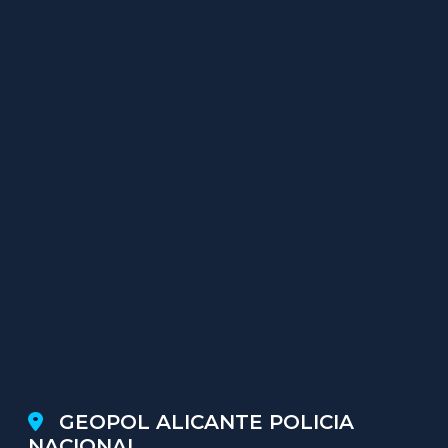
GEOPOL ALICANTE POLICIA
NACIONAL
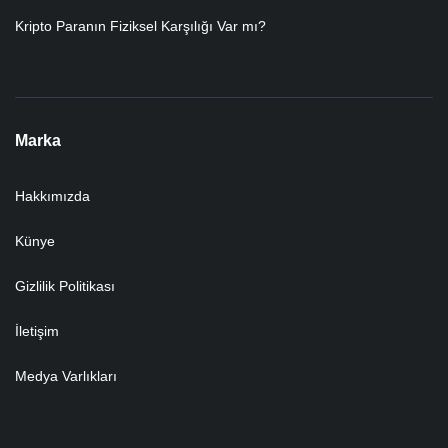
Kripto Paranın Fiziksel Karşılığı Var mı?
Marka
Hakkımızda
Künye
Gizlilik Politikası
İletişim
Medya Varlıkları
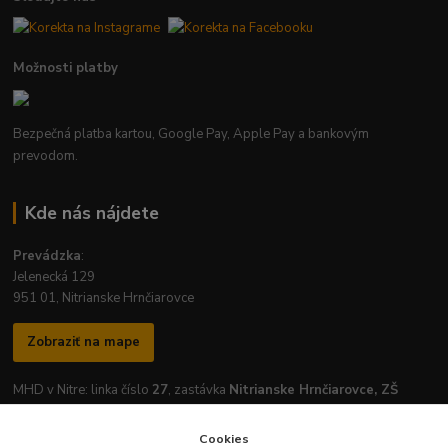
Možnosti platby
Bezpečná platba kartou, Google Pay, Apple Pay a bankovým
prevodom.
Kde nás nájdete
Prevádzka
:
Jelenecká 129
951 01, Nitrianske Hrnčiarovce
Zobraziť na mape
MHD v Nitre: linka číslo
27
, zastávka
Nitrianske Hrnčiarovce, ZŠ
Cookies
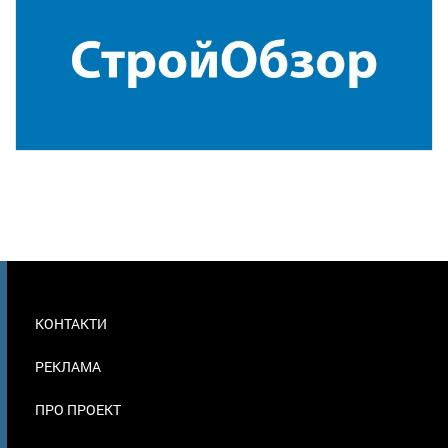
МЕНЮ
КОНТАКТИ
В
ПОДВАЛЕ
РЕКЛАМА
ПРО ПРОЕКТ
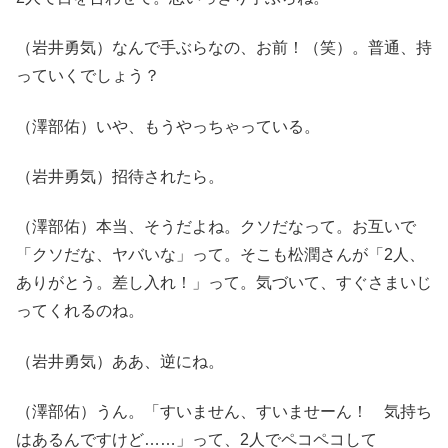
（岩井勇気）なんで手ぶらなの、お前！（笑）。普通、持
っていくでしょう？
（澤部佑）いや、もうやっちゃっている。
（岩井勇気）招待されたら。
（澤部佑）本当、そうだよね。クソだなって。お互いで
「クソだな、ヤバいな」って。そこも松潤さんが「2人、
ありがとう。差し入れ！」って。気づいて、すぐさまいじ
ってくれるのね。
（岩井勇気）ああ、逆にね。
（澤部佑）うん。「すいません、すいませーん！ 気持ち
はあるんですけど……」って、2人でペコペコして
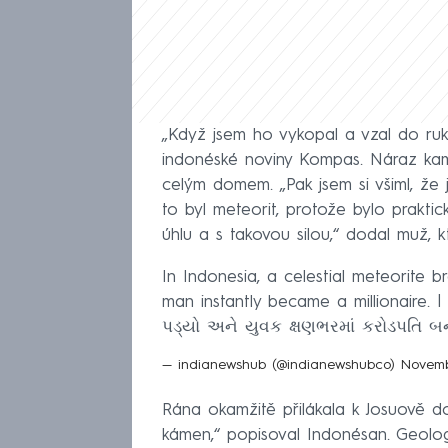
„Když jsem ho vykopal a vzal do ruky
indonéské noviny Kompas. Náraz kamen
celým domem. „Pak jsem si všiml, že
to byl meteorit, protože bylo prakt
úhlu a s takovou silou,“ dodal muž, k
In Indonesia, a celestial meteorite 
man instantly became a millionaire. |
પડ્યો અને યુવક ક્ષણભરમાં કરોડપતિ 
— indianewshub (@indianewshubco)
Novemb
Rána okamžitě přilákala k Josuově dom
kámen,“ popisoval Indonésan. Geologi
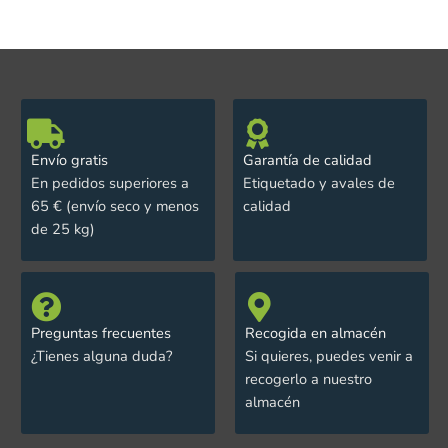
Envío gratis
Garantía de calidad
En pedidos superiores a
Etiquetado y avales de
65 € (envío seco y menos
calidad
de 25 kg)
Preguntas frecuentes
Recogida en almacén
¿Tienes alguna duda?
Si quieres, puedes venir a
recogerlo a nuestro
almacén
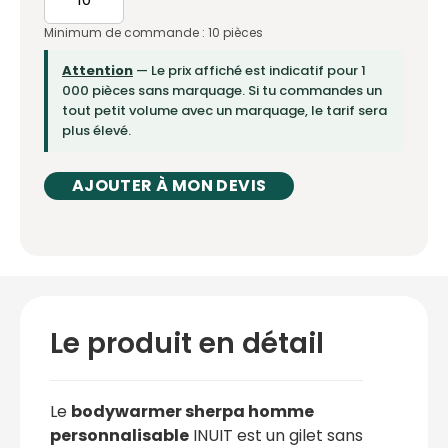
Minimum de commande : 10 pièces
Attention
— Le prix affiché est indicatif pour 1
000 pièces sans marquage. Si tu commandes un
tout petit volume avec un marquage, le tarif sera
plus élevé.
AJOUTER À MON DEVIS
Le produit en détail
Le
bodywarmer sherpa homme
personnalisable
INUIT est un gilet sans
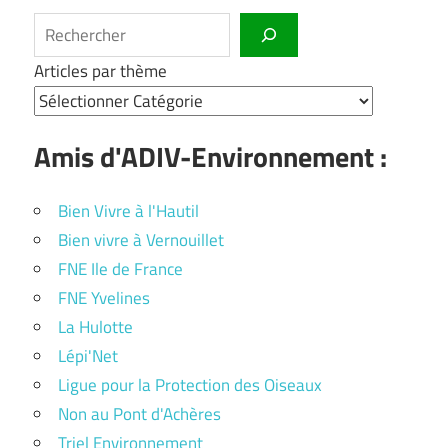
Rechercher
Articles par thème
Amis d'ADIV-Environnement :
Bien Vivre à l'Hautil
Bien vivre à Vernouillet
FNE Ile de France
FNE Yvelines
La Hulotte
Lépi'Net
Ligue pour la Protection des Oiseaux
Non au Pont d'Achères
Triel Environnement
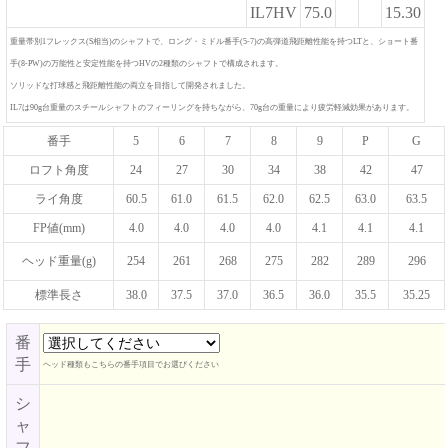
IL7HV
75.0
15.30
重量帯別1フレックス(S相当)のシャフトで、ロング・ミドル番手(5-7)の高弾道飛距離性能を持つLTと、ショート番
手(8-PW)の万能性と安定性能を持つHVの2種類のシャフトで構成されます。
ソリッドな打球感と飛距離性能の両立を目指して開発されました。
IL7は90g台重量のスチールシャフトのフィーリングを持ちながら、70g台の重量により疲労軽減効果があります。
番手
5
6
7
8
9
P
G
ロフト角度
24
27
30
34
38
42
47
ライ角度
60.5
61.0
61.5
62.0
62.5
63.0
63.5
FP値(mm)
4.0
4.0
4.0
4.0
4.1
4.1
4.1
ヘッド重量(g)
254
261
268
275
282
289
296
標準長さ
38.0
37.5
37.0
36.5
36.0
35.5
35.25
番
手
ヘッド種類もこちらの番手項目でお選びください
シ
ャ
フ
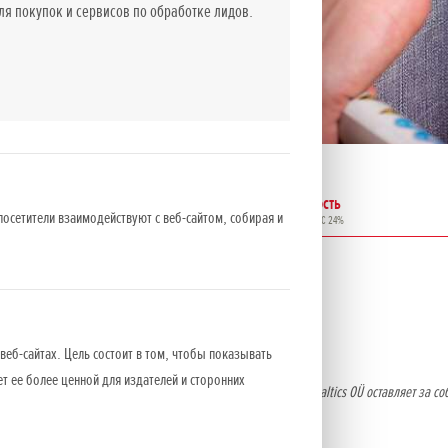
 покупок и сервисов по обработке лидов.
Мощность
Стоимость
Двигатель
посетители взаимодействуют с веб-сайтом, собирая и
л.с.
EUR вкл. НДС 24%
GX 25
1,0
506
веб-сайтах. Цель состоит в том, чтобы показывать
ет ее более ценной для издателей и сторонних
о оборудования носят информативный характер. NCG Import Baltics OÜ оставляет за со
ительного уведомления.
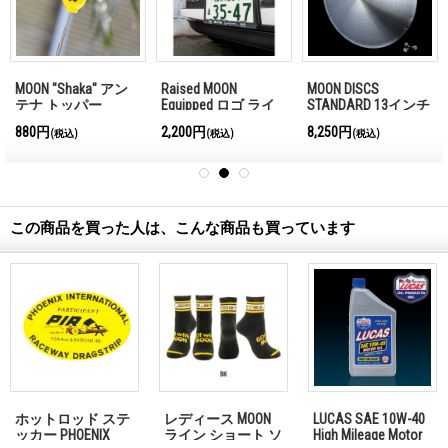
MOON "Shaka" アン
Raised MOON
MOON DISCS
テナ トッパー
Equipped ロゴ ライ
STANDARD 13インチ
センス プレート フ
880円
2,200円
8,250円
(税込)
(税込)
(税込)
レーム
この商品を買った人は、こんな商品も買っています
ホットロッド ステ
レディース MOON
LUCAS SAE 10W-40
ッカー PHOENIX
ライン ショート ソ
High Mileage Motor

• [DESCRIPTION OF THE TASK]
Copy the text of the records from the line with "Možnosti platby" up to and including the line with "popisoval Indonésan. Geologi", leaving the pictures out.

• [EXERCISE RESPONSE]
Možnosti platby
Bezpečná platba kartou, Google Pay, Apple Pay a bankovým
prevodom.
Kde nás nájdete
Prevádzka
:
Jelenecká 129
951 01, Nitrianske Hrnčiarovce
Zobraziť na mape
MHD v Nitre: linka číslo
27
, zastávka
Nitrianske Hrnčiarovce, ZŠ
Cookies
МЕНЮ
КОНТАКТИ
В
ПОДВАЛЕ
РЕКЛАМА
ПРО ПРОЕКТ
（岩井勇気）なんで手ぶらなの、お前！（笑）。普通、持
っていくでしょう？
（澤部佑）いや、もうやっちゃっている。
（岩井勇気）招待されたら。
（澤部佑）本当、そうだよね。クソだなって。お互いで
「クソだな、ヤバいな」って。そこも松潤さんが「2人、
ありがとう。差し入れ！」って。気づいて、すぐさまいじ
ってくれるのね。
（岩井勇気）ああ、逆にね。
（澤部佑）うん。「すいません、すいませーん！ 気持ち
はあるんですけど……」って、2人でペコペコして
„Když jsem ho vykopal a vzal do ruky
indonéské noviny Kompas. Náraz kamen
celým domem. „Pak jsem si všiml, že
to byl meteorit, protože bylo prakt
úhlu a s takovou silou,“ dodal muž, k
In Indonesia, a celestial meteorite 
man instantly became a millionaire. |
પડ્યો અને યુવક ક્ષણભરમાં કરોડપતિ 
— indianewshub (@indianewshubco)
Novemb
Rána okamžitě přilákala k Josuově dom
kámen,“ popisoval Indonésan. Geologi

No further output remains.